Today’s epidemiological models are mostly described by so called SIR-like models (see details in Martcheva 2015, 9–12). In this class of models, the population is divided into three groups:

  • (S)usceptible — people, might get infected;
  • (I)nfectious — people, who carry the infection and can infect others;
  • (R)ecovered/(R)emoved — people, who have already recovered from the disease and got immunity.

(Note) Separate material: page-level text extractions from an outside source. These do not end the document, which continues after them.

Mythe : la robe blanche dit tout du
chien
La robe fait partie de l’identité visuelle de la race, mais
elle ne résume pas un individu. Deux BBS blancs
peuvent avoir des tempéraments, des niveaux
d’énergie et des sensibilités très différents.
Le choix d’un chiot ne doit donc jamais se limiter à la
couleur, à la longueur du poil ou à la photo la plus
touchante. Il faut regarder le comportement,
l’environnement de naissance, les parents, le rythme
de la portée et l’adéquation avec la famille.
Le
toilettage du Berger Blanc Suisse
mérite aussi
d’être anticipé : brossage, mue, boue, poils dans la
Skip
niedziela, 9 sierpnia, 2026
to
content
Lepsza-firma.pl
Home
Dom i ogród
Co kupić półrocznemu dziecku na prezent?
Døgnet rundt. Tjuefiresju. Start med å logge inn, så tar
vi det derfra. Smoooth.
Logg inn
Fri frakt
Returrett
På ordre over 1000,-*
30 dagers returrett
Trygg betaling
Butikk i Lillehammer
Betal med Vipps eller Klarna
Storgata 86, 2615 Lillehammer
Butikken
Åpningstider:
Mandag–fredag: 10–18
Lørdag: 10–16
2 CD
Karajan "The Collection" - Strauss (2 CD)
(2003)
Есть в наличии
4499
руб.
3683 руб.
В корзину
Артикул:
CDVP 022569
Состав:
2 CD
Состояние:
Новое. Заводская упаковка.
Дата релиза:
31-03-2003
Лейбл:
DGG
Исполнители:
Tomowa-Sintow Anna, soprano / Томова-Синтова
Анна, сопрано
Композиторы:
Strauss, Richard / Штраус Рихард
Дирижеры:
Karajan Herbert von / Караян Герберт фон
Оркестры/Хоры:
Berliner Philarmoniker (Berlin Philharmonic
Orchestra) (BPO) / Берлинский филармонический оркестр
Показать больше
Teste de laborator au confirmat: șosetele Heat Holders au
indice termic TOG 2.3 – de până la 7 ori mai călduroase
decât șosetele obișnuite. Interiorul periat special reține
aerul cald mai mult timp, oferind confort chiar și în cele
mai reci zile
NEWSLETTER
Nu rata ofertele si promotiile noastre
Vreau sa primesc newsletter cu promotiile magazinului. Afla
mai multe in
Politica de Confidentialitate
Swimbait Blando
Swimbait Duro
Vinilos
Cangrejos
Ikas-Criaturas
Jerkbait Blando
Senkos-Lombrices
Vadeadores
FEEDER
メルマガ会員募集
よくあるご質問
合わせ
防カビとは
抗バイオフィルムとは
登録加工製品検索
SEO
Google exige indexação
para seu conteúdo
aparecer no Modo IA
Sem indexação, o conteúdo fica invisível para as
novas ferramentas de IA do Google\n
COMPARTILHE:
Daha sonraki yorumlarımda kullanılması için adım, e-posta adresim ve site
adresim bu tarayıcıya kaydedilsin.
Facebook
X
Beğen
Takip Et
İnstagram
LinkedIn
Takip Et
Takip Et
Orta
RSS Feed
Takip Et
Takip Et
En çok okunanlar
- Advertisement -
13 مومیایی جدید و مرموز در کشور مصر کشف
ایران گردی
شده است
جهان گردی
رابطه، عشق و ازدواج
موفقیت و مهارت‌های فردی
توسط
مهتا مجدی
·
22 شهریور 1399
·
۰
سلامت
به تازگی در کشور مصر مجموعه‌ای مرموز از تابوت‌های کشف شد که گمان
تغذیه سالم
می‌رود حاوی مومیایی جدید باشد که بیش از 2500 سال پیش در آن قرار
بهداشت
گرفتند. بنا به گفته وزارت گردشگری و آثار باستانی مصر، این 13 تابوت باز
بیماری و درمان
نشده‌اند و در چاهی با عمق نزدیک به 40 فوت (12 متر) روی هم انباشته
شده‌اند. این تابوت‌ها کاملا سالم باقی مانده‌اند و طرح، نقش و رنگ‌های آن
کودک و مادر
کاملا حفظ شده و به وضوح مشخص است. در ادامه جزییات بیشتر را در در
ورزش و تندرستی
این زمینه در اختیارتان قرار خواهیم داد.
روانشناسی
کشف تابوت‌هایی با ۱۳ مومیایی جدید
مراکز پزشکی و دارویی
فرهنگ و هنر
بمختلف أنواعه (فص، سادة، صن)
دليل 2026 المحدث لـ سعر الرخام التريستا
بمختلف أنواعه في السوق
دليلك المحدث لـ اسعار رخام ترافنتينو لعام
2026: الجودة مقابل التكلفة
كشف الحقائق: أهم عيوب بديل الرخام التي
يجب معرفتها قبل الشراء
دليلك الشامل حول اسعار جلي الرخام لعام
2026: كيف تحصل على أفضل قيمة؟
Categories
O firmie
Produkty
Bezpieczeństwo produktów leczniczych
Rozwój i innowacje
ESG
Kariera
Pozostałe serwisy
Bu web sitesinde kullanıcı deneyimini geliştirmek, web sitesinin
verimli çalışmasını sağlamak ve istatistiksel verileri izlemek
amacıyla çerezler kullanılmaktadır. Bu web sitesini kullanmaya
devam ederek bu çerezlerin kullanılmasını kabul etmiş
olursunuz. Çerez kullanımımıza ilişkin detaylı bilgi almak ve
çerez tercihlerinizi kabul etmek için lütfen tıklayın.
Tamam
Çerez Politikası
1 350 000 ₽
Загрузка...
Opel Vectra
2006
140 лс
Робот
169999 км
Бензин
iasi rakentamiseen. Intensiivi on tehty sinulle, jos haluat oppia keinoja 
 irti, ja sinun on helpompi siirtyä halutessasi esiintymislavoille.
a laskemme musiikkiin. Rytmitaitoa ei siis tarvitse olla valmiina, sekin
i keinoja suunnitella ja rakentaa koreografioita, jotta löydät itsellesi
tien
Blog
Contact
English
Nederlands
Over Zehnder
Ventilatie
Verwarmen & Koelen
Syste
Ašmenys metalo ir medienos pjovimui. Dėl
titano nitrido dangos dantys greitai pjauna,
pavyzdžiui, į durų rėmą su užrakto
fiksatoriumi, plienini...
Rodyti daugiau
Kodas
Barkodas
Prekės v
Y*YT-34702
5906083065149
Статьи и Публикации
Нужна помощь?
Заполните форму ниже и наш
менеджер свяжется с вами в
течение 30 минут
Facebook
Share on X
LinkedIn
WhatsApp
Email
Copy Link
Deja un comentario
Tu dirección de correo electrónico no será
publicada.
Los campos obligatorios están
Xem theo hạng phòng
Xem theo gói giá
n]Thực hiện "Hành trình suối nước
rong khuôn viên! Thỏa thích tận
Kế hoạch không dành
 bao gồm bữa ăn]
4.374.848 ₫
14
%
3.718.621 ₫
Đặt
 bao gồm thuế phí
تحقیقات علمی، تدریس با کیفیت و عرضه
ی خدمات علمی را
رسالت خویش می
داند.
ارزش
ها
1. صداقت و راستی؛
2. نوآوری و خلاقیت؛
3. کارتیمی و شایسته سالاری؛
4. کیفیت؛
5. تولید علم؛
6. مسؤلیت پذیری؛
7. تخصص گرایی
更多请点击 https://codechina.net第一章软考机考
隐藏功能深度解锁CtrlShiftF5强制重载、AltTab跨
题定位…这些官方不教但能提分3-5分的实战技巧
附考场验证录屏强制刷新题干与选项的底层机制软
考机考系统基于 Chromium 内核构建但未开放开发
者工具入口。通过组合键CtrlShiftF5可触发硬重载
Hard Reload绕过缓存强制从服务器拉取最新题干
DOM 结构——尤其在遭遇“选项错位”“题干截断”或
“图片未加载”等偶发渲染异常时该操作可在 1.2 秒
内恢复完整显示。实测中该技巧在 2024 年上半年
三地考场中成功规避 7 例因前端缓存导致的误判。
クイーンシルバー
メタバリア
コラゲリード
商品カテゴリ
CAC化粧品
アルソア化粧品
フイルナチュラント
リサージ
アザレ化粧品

The SIR model is a system of ordinary nonlinear differential equations. In this homework, we focus on the following logistic model (see Batista 2020, 2; Martcheva 2015, 35–36):

\[ \frac{dC(t)}{dt} = r \, C(t) \cdot \left[1 - \frac{C(t)}{K}\right], \]

where \(C(t)\) is the accumulated number of cases at time \(t\), \(r\) is the growth rate (or infection rate), and \(K\) is the final size of epidemic. Let \(C_0\) be the initial number of cases: in other words, at time \(t = 0\), assume that there was \(C_0\) accumulated number of cases. The solution of the logistic model is

\[ C(t) = \frac{K\cdot C_0}{C_0 + (K-C_0) \, \exp(-r\,t)}, \]

which looks like a scaled logit model in econometrics.

1.3 This project

Because we only have access to the confirmed cases that are reported, we use those figures as a proxy for the total number of cases, with the understanding that they almost surely underestimates the actual number of interest. In what follows, we do a preliminary exploration of the data. We then use the logistic model to analyze the spread of COVID-19 and try to predict the final number of accumulated confirmed cases for every country. More specifically, we

  • start by focusing on modelling the spread in Switzerland;
  • then apply the same approach to every country in the dataset.

References

Batista, Milan. 2020. “Estimation of the Final Size of Coronavirus Epidemic by the Logistic Model,” March.
Martcheva, Maia. 2015. An Introduction to Mathematical Epidemiology. Springer, Boston, MA.